I will repeat this one for sure. Classic? to me.
Oh yeah, and this route is in no way R rated. The first pitch of LJW is way scarier in my opinion. I brought upto a #4 for the wide stuff and used mostly hand- and finger-sized pieces. Bring a pad if you aren't comfortable soloing to the first great ledge/rest stance or be ready for some rope drag or back cleaning.
|By Christopher Jones|
From: Denver, Colorado
May 21, 2008
I think the R is for the second pitch. Most people climb the first and rap down, that is what I did for years until just two months ago.
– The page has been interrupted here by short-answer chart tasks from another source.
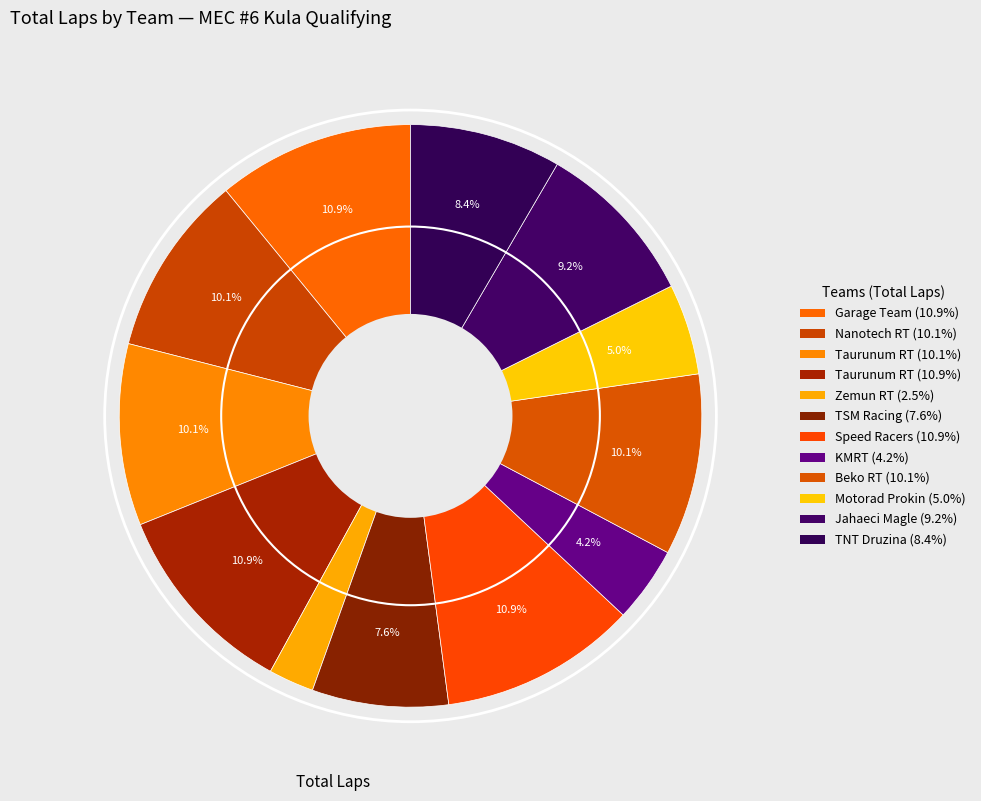

How many slices are in this pie chart?

12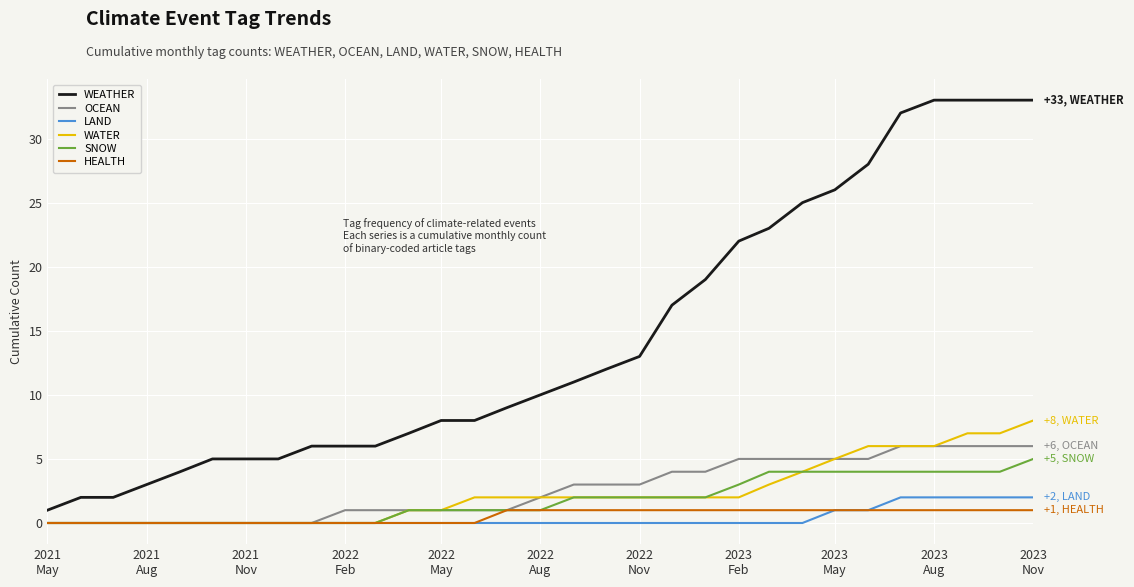

True or false: LAND and WEATHER intersect in this chart.

False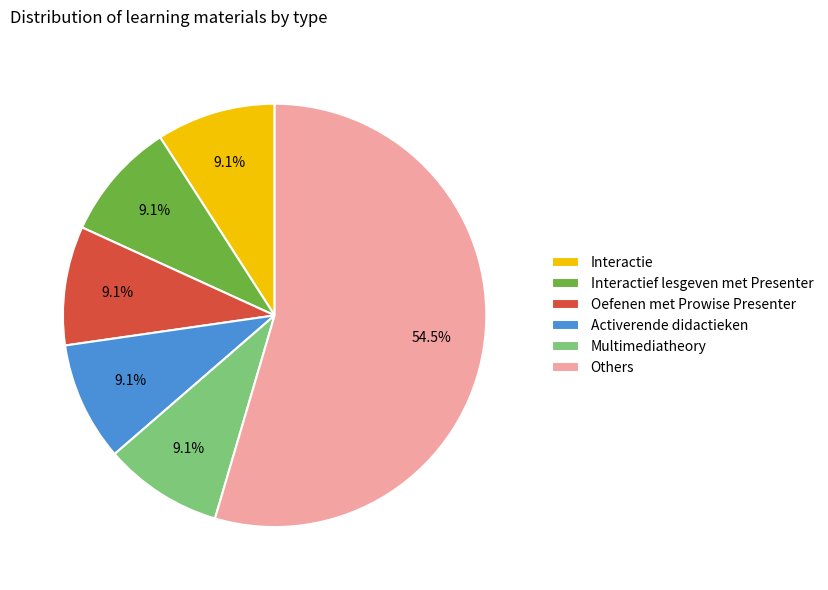

What portion of the pie excludes Activerende didactieken?

90.9%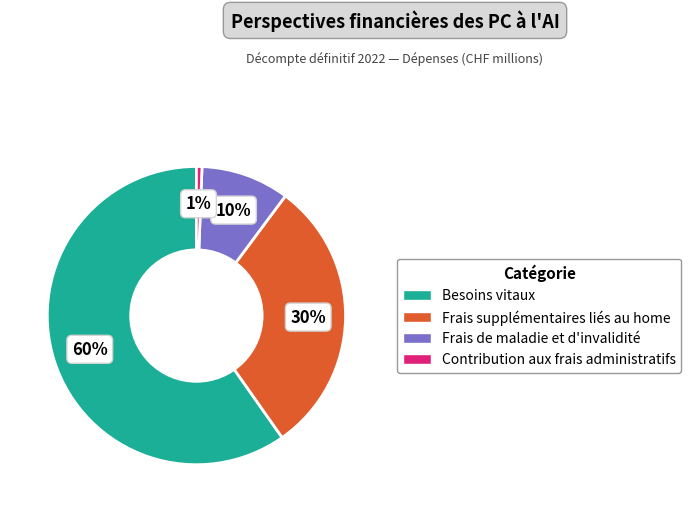

Does any single category account for the majority?

Yes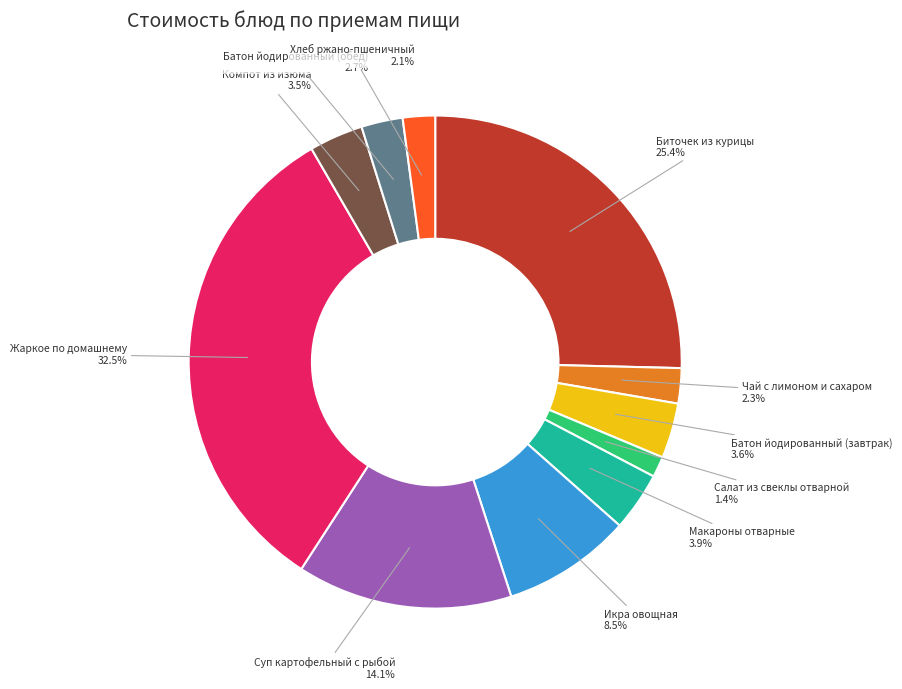

What is the total percentage of Чай с лимоном и сахаром and Батон йодированный (завтрак)?

5.9%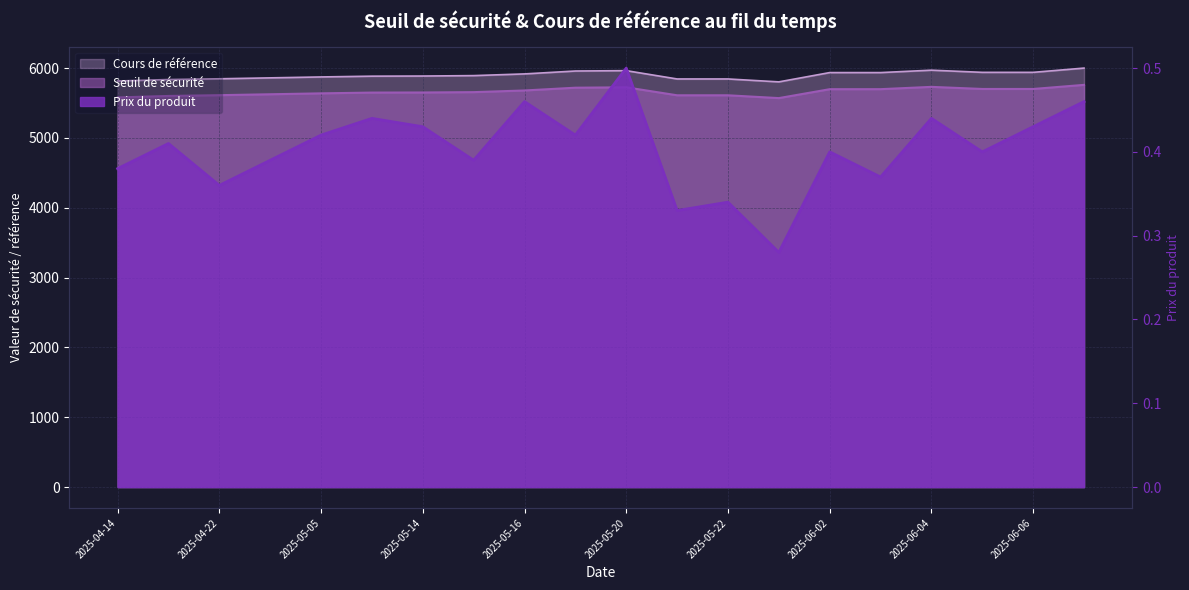

Which series has the widest spread of values?

Cours de référence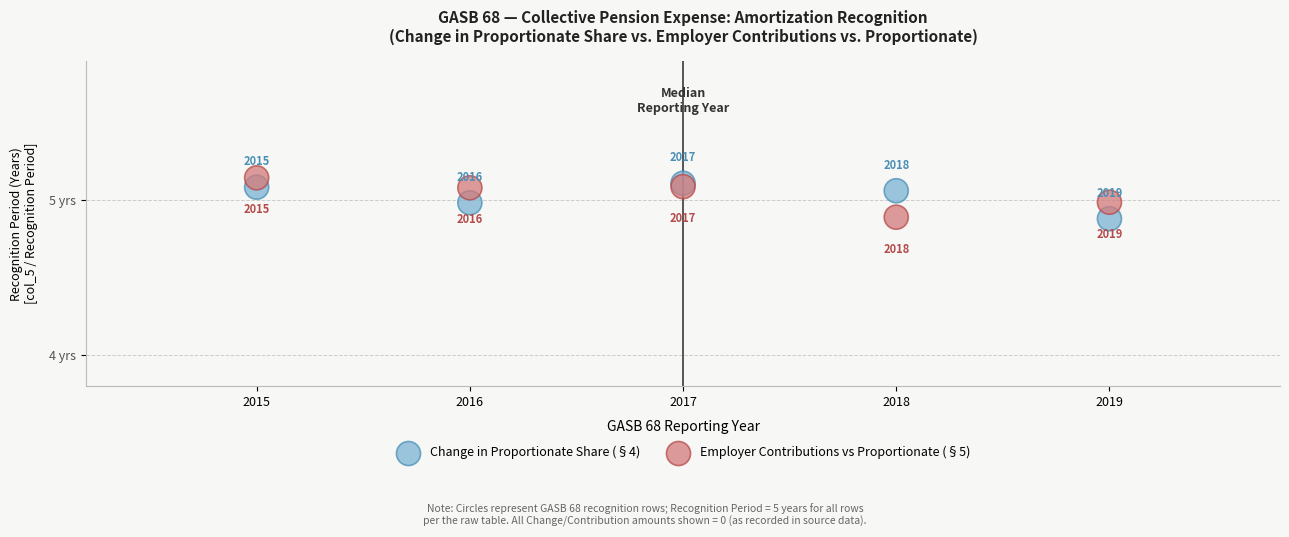

Which series has the largest Y range (max minus min)?

Employer Contributions vs Proportionate (§5)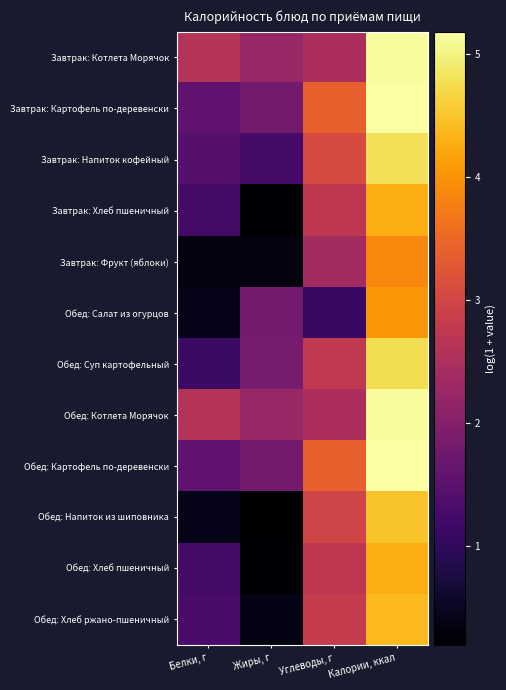

List the series in order of their peak value, lowest first.

Завтрак: Фрукт (яблоки), Обед: Салат из огурцов, Завтрак: Хлеб пшеничный, Обед: Хлеб пшеничный, Обед: Хлеб ржано-пшеничный, Обед: Напиток из шиповника, Обед: Суп картофельный, Завтрак: Напиток кофейный, Завтрак: Котлета Морячок, Обед: Котлета Морячок, Завтрак: Картофель по-деревенски, Обед: Картофель по-деревенски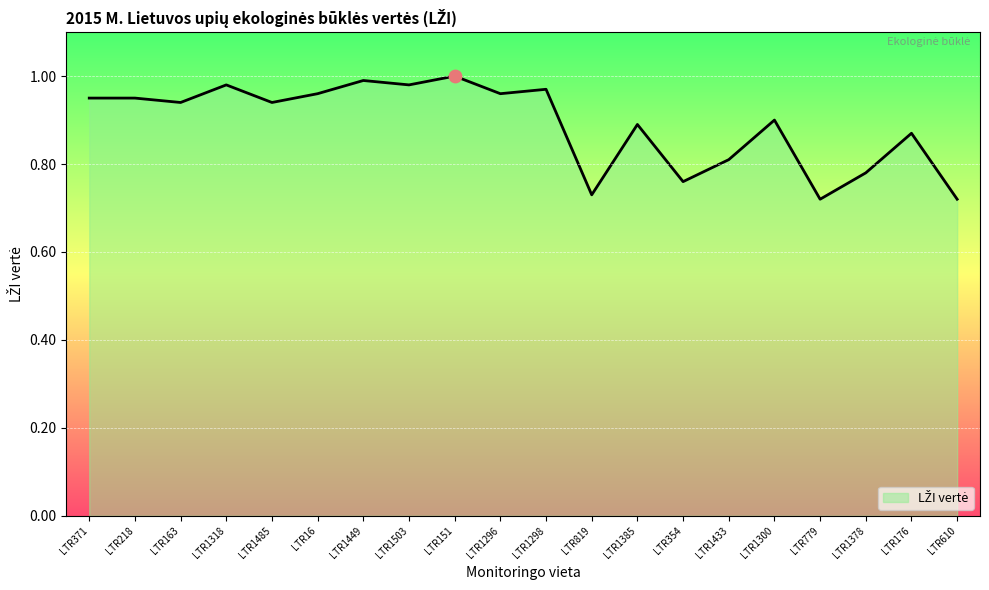

Between LTR176 and LTR1449, which is larger?

LTR1449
The second pitch is a lot of fun, good Platte slab climbing.
|By jeff bryan|
From: Cortez, co
Jul 23, 2008
Great route, I did it today for the umteenth time. Every time I lead it I find different ways to climb it. This climb eats nuts and is a blast!!! Love the Bucksnort Slabs.
|By Rob Davies UK|
From: Cheshire, UK
May 8, 2009
Crack section on P1 is OK and good, at 5.9 (UK 5a), with a move of maybe UK 5b just before the end of P1 (5.9+/5.10a?). As a naive Welshman, in view of the number of hostile signs in this area, I was expecting a gun-totin' land-owner to appear at any moment, a thought which is a lot more scary than the climbing.